Как жильцы дома проведали, что вот-вот приедет поп избавлять дом от тараканьей нечисти, никто никогда не узнал.
То и дело соседи в ожидании высыпали на лестничные площадки, стряхивая с одежды, волос, обуви насекомых. Время было за полночь.
Батюшка приехал не один, со служкой. Всюду – на лестницах, в квартирах горел свет, двери были распахнуты, ни один жилец не лежал в своей постели, предаваясь сну. Среди множества людей, одурело выбегающих на площадку или  обсуждающих с ближним соседом на пороге квартиры тараканье нашествие, никто не заметил Георгия Ивановича, но о том позже.
Батюшка был обескуражен, но вида не подал, начал поквартирный обход, брызгая вместе с помощником святой водой по всему, что попадалось под руку.
Тараканы пятились, заползали под плинтусы, скрывались в потайных уголках квартир, потом снова выставляли себя на вид, и снова  исчезали. 
И было непонятно, ретировались ли они насовсем или еще полны сил и готовы вернуться назад, как только батюшка покинет дом. Однако никто из жильцов крамольных мыслей не высказывал. Двери потихоньку затворялись, свет гасился. 
Вспотевшие отец Апполинарий и служка сидели на кухне в восьмой квартире, пили чай.
Подъезд замер в ожидании.
Жильцы еще не верили в свое спасение, поглядывали на часы и спать не ложились.

- Ну, мы, пожалуй, пойдем, - сказал, перекрестившись, отец Апполинарий. – Однако, полагаю, в вашем подъезде завелась нечистая сила, посему…

Не успел батюшка закончить предложение, как по подъезду прокатился леденящий душу хохот. Каждый из жильцов вздрогнул в своей квартире, а уснувшие дети очнулись и заплакали.
Вспыхнувший повсюду свет констатировал возвращение насекомых.

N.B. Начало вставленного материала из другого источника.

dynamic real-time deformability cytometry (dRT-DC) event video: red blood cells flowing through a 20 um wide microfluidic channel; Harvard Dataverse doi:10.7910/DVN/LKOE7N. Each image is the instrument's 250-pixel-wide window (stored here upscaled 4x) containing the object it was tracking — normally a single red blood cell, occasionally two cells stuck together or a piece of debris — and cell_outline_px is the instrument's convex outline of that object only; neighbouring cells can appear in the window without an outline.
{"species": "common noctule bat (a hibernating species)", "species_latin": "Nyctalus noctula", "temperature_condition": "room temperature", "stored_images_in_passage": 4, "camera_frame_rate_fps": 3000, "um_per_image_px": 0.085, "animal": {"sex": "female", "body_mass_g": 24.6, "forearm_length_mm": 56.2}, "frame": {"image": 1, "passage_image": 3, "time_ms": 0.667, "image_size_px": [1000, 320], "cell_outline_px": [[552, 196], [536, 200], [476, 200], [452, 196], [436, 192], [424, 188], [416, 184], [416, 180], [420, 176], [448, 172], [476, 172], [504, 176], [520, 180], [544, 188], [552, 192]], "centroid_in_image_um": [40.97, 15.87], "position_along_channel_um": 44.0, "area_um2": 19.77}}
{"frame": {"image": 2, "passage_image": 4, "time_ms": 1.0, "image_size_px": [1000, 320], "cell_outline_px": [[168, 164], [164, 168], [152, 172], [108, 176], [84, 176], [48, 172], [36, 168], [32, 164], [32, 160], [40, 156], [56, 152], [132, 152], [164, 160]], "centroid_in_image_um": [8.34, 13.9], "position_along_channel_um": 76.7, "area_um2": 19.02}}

Казалось, их количество удесятерилось.
Жильцы снова повыскакивали из квартир, кто с тряпками, кто со свернутыми в трубку газетами, кто с вениками, выметая на площадки тараканьи стаи.
- Где поп? – вскричал Иван. – Да святой ли водой брызгал он на гадких тварей?  Да и поп ли он?
- Да какой это поп, это сам черт! – отвечал ему лысый Валерка, гневно поднимаясь вверх со своего первого этажа.
- Черт, черт! – вторили Валеркиному голосу Марья Степановна и супруги Кукушкины из шестой квартиры.
Сердитый Валентин Петрович уже стоял на площадке второго этажа, где в распахнутых дверях поп со служкой прощались с Лариской и ее матерью.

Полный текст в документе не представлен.